FRÉMIET, Emmanuel
(b. 1824, Paris, d. 1910, Paris)

Biography

French sculptor and stage designer. He was a nephew and pupil of François Rude and chiefly devoted himself to animal sculpture and to equestrian statues in armour. Next to Antoine Louis Barye, Frémiet is considered to be the finest and best known of the French 'Animalier' sculptors and responsible for bringing animal sculpture into fashion. His equestrian statue of Joan of Arc (Place des Pyramides, Paris) is a familiar landmark.

He started to receive his formal training in art at the age of five at a private school in Paris and he was excepted at the prestigious École des Artes Decoratifs at the unheard of age of thirteen. He was to apprentice under the painter Jacques-Christophe Werner at the age of sixteen. Frémiet also studied sculpture and modeling under his uncle François Rude, but in spite of all of his early training and advantages it was some time before he and his cousin Sophie convinced Rude to take him on as a pupil in his studio.

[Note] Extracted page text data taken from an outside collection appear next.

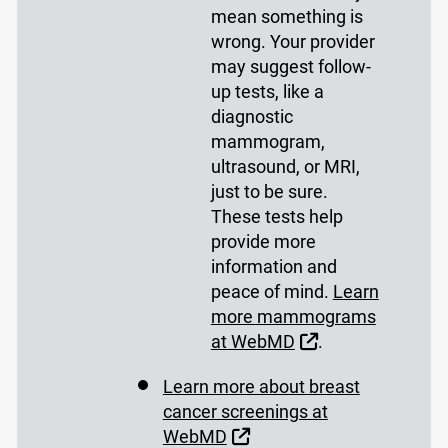
mean something is
wrong. Your provider
may suggest follow-
up tests, like a
diagnostic
mammogram,
ultrasound, or MRI,
just to be sure.
These tests help
provide more
information and
peace of mind.
Learn
more mammograms
External Link
at WebMD
.
Learn more about breast
cancer screenings at
External Link
WebMD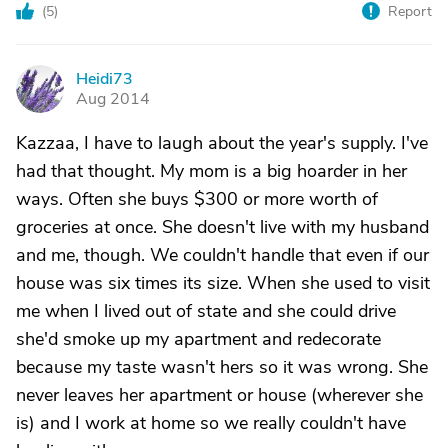
(
5
)
Report
Heidi73
H
Aug 2014
Kazzaa, I have to laugh about the year's supply. I've
had that thought. My mom is a big hoarder in her
ways. Often she buys $300 or more worth of
groceries at once. She doesn't live with my husband
and me, though. We couldn't handle that even if our
house was six times its size. When she used to visit
me when I lived out of state and she could drive
she'd smoke up my apartment and redecorate
because my taste wasn't hers so it was wrong. She
never leaves her apartment or house (wherever she
is) and I work at home so we really couldn't have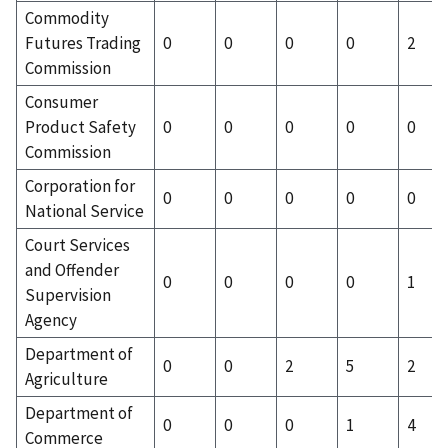
Commodity
Futures Trading
0
0
0
0
2
Commission
Consumer
Product Safety
0
0
0
0
0
Commission
Corporation for
0
0
0
0
0
National Service
Court Services
and Offender
0
0
0
0
1
Supervision
Agency
Department of
0
0
2
5
2
Agriculture
Department of
0
0
0
1
4
Commerce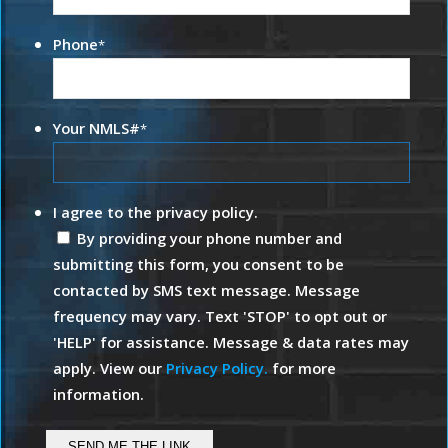
Phone
*
Your NMLS#
*
I agree to the privacy policy.
By providing your phone number and
submitting this form, you consent to be
contacted by SMS text message. Message
frequency may vary. Text 'STOP' to opt out or
'HELP' for assistance. Message & data rates may
apply. View our
Privacy Policy.
for more
information.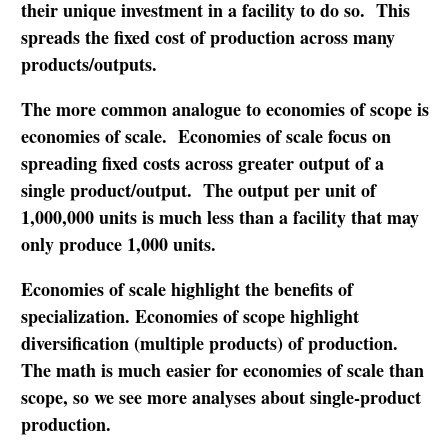
their unique investment in a facility to do so. This
spreads the fixed cost of production across many
products/outputs.
The more common analogue to economies of scope is
economies of scale. Economies of scale focus on
spreading fixed costs across greater output of a
single product/output. The output per unit of
1,000,000 units is much less than a facility that may
only produce 1,000 units.
Economies of scale highlight the benefits of
specialization. Economies of scope highlight
diversification (multiple products) of production.
The math is much easier for economies of scale than
scope, so we see more analyses about single-product
production.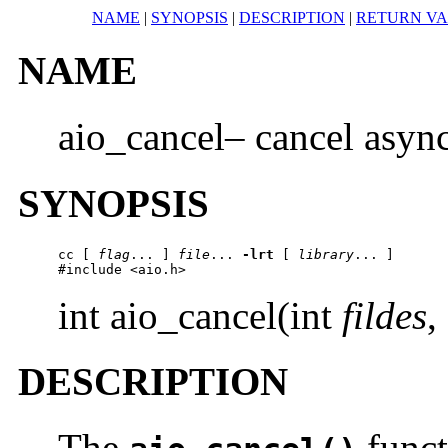
NAME
|
SYNOPSIS
|
DESCRIPTION
|
RETURN V
NAME
aio_cancel– cancel asyn
SYNOPSIS
cc
 [ 
flag
... ] 
file
... 
-lrt
 [ 
library
... ]

#include <aio.h>
int aio_cancel(int
fildes
,
DESCRIPTION
The
funct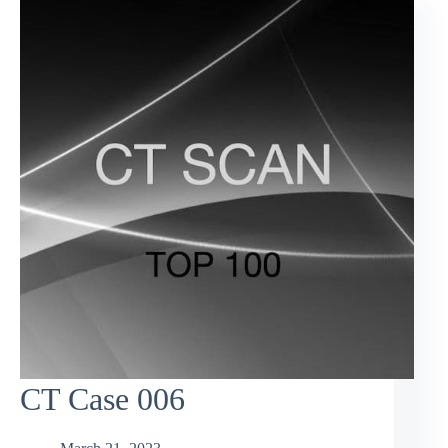
CT Case 006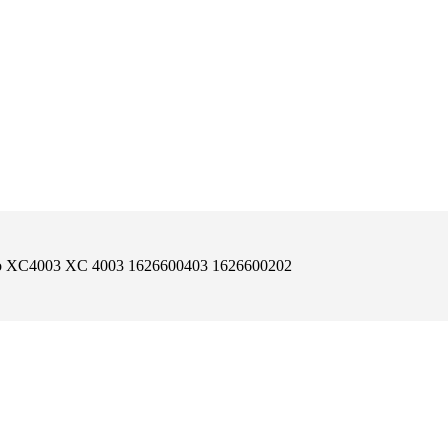
co XC4003 XC 4003 1626600403 1626600202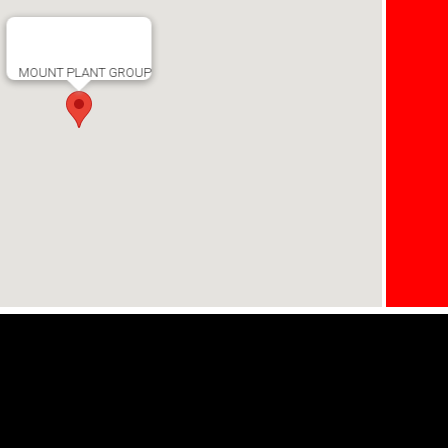
MOUNT PLANT GROUP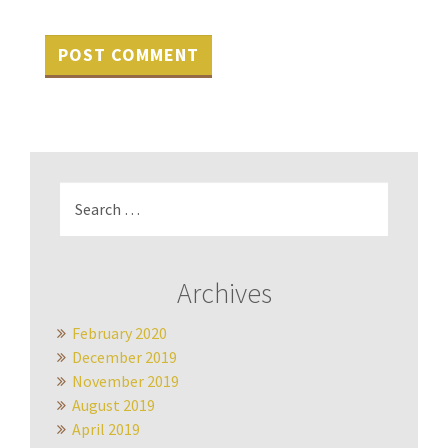
Search
for:
Archives
February 2020
December 2019
November 2019
August 2019
April 2019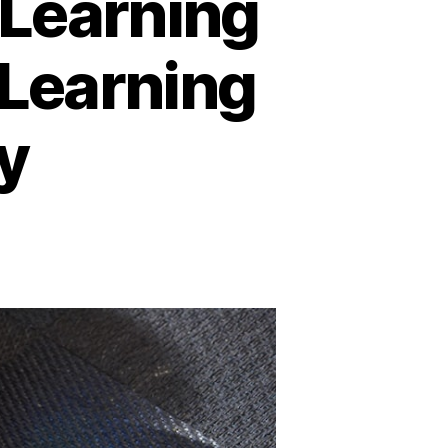
-Learning
 Learning
y
n
nline
ducation
nd
-
earning
latforms:
A
New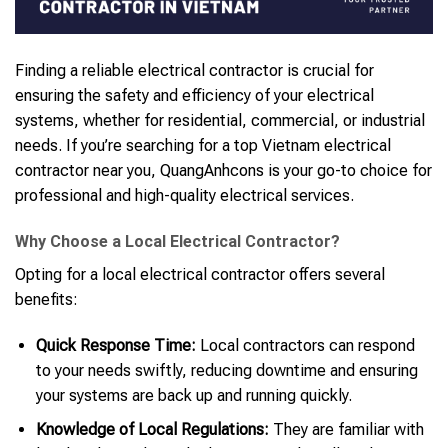
Finding a reliable electrical contractor is crucial for
ensuring the safety and efficiency of your electrical
systems, whether for residential, commercial, or industrial
needs. If you’re searching for a top Vietnam electrical
contractor near you, QuangAnhcons is your go-to choice for
professional and high-quality electrical services.
Why Choose a Local Electrical Contractor?
Opting for a local electrical contractor offers several
benefits:
Quick Response Time:
Local contractors can respond
to your needs swiftly, reducing downtime and ensuring
your systems are back up and running quickly.
Knowledge of Local Regulations:
They are familiar with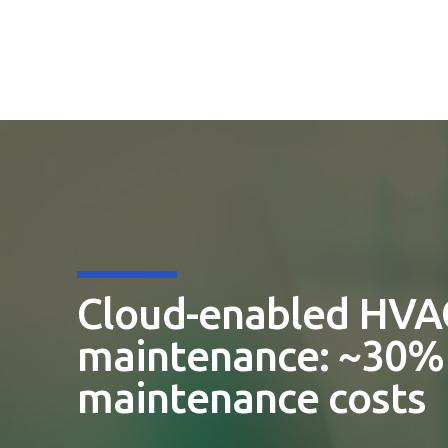
Cloud-enabled HVA
maintenance: ~30% 
maintenance costs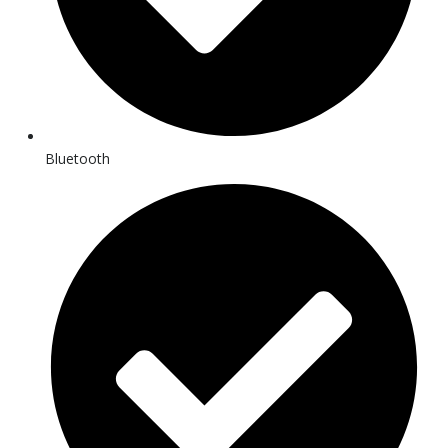
Bluetooth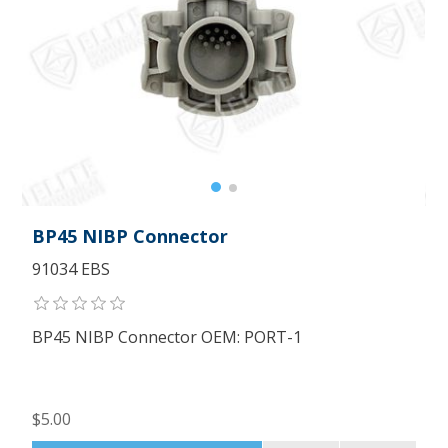
BP45 NIBP Connector
91034 EBS
BP45 NIBP Connector OEM: PORT-1
$5.00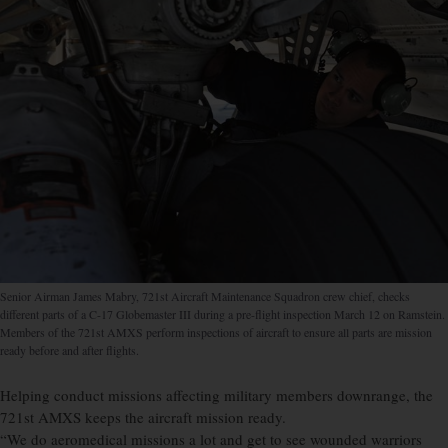
Senior Airman James Mabry, 721st Aircraft Maintenance Squadron crew chief, checks
different parts of a C-17 Globemaster III during a pre-flight inspection March 12 on Ramstein.
Members of the 721st AMXS perform inspections of aircraft to ensure all parts are mission
ready before and after flights.
Helping conduct missions affecting military members downrange, the
721st AMXS keeps the aircraft mission ready.
“We do aeromedical missions a lot and get to see wounded warriors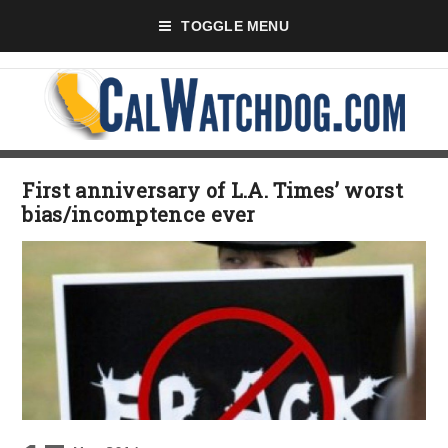
TOGGLE MENU
First anniversary of L.A. Times’ worst
bias/incomptence ever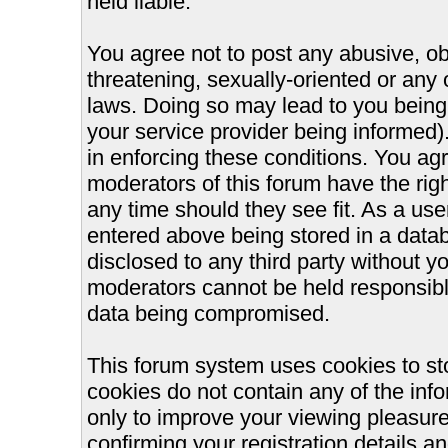
held liable.
You agree not to post any abusive, ob
threatening, sexually-oriented or any 
laws. Doing so may lead to you bein
your service provider being informed).
in enforcing these conditions. You ag
moderators of this forum have the righ
any time should they see fit. As a us
entered above being stored in a databa
disclosed to any third party without 
moderators cannot be held responsible
data being compromised.
This forum system uses cookies to st
cookies do not contain any of the inf
only to improve your viewing pleasure
confirming your registration details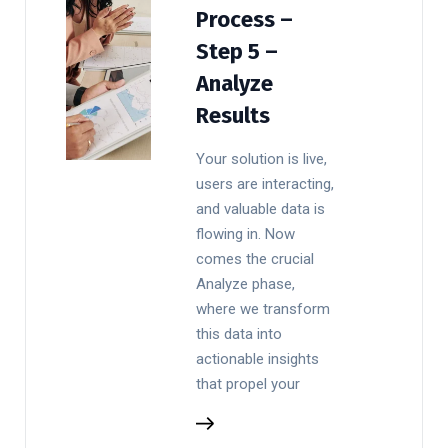
Process –
Step 5 –
Analyze
Results
Your solution is live,
users are interacting,
and valuable data is
flowing in. Now
comes the crucial
Analyze phase,
where we transform
this data into
actionable insights
that propel your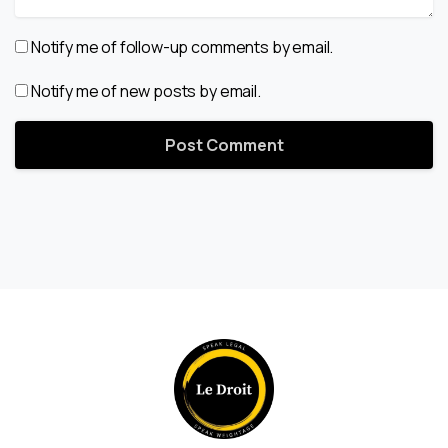
Notify me of follow-up comments by email.
Notify me of new posts by email.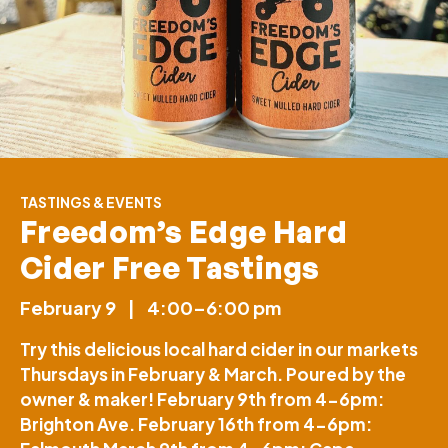
TASTINGS & EVENTS
Freedom’s Edge Hard
Cider Free Tastings
February 9
|
4:00–6:00 pm
Try this delicious local hard cider in our markets
Thursdays in February & March. Poured by the
owner & maker! February 9th from 4-6pm:
Brighton Ave. February 16th from 4-6pm:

Much of Frémiet's time as a student was spent at the Jardin de Plantes in Paris, studying the live animals and like Barye before him, participating in the dissections of the ones who had died. Frémiet spent a great deal of his young life at this famous Paris zoological gardens, first being exposed to the many different wild animals as a student when he was only seven. Frémiet's ties to the Jardin de Plantes were further bonded when he was appointed to succeed Antoine Louis Barye as Professor of Drawing following Barye's death in 1875. Like so many of the great sculptors, Frémiet spent time studying and drawing at the morgue, as well as at various embalmers in Paris.

Frémiet exhibited his first sculpture in the Paris Salon in 1843 at the age of nineteen and he continued to exhibit at the annual Salon throughout his lifetime, wining numerous awards and medals. During the early part of his career Frémiet concentrated on editions of small animal bronzes which he cast himself in his own foundry. Frémiet received the first of his many state public commission for a monument in 1849 at the age of twenty-five and was to receive more commissions for public monuments than any other sculptor before or since his time.

Frémiet was much admired by many of his colleagues and was made Chevalier of the Legion d'Honneur in 1860. He became a member of the Academy in 1892; an honorary member of the Royal Academy in 1904.